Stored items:
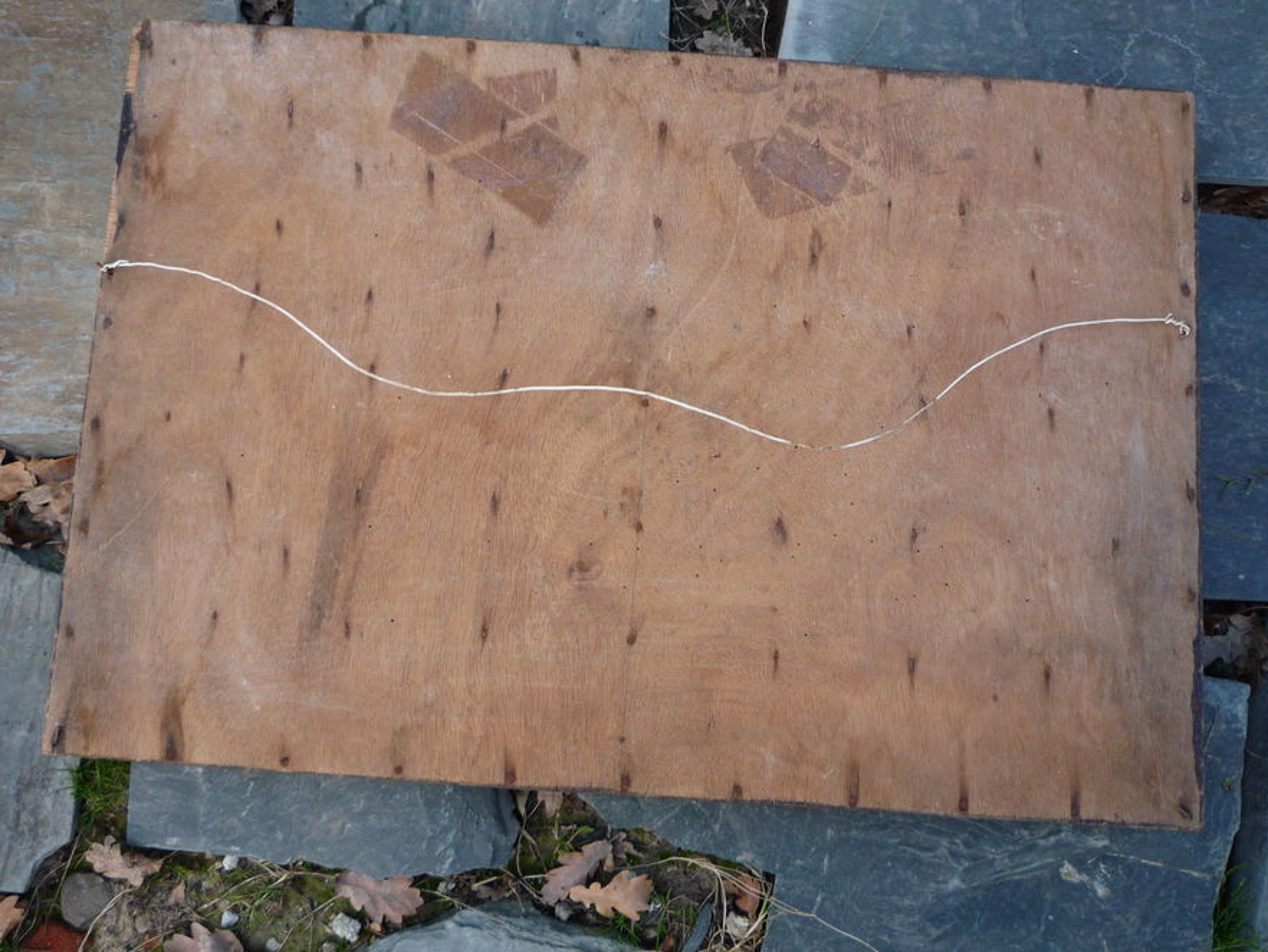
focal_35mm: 34
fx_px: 1246
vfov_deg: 41.8
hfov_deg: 53.9
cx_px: 638
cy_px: 476
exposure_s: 1/50
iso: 100
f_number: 3.3
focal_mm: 5.2
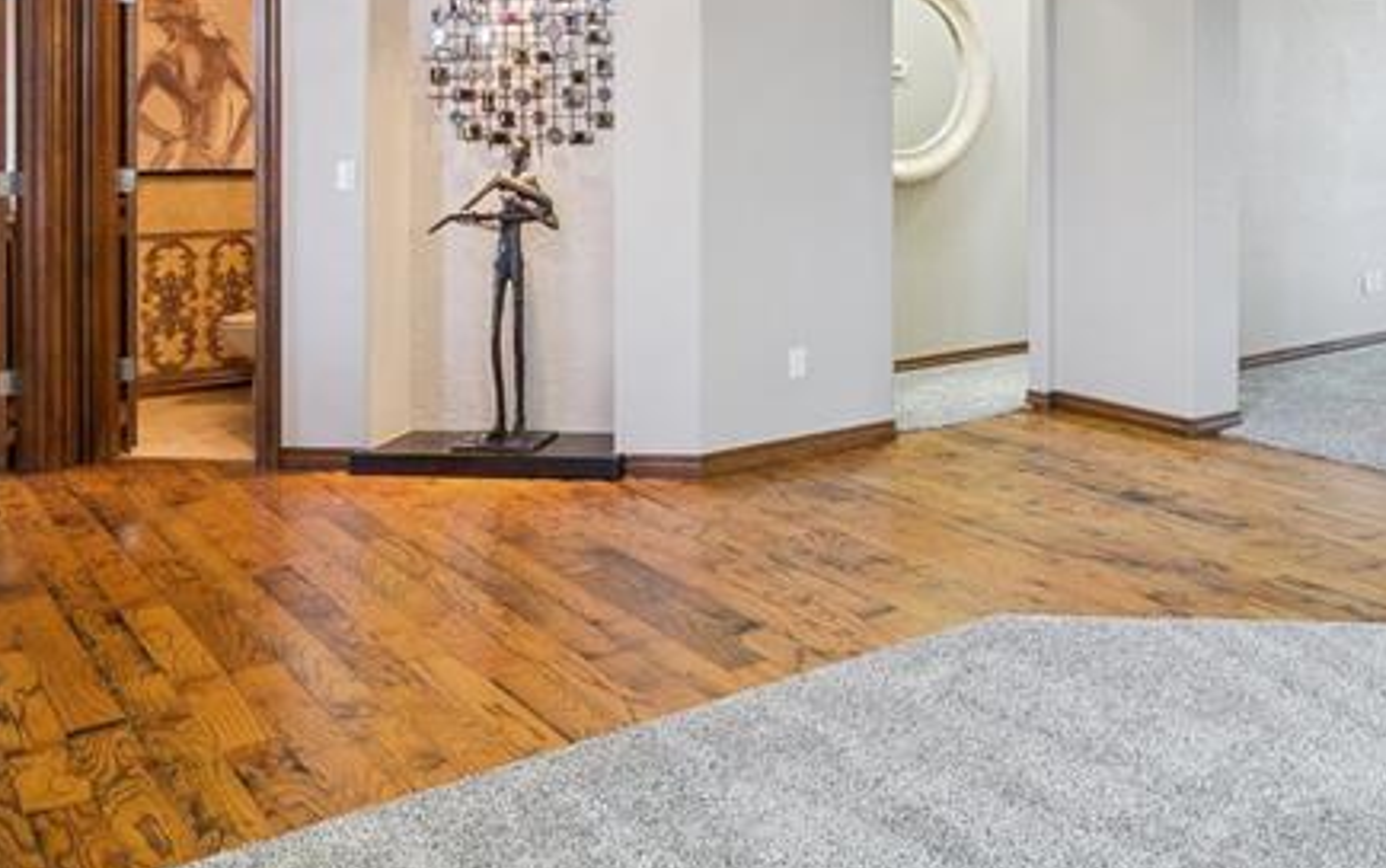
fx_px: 1361
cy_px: 140
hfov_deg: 52.2
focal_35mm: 36
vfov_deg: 34.0
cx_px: 992
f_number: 6.3
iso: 200
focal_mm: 10
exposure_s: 1/25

TO-DO ITEM
Give back the records above word for word, minus any image they hold.

RESPONSE FOR THIS EXERCISE
focal_35mm: 34
fx_px: 1246
vfov_deg: 41.8
hfov_deg: 53.9
cx_px: 638
cy_px: 476
exposure_s: 1/50
iso: 100
f_number: 3.3
focal_mm: 5.2
fx_px: 1361
cy_px: 140
hfov_deg: 52.2
focal_35mm: 36
vfov_deg: 34.0
cx_px: 992
f_number: 6.3
iso: 200
focal_mm: 10
exposure_s: 1/25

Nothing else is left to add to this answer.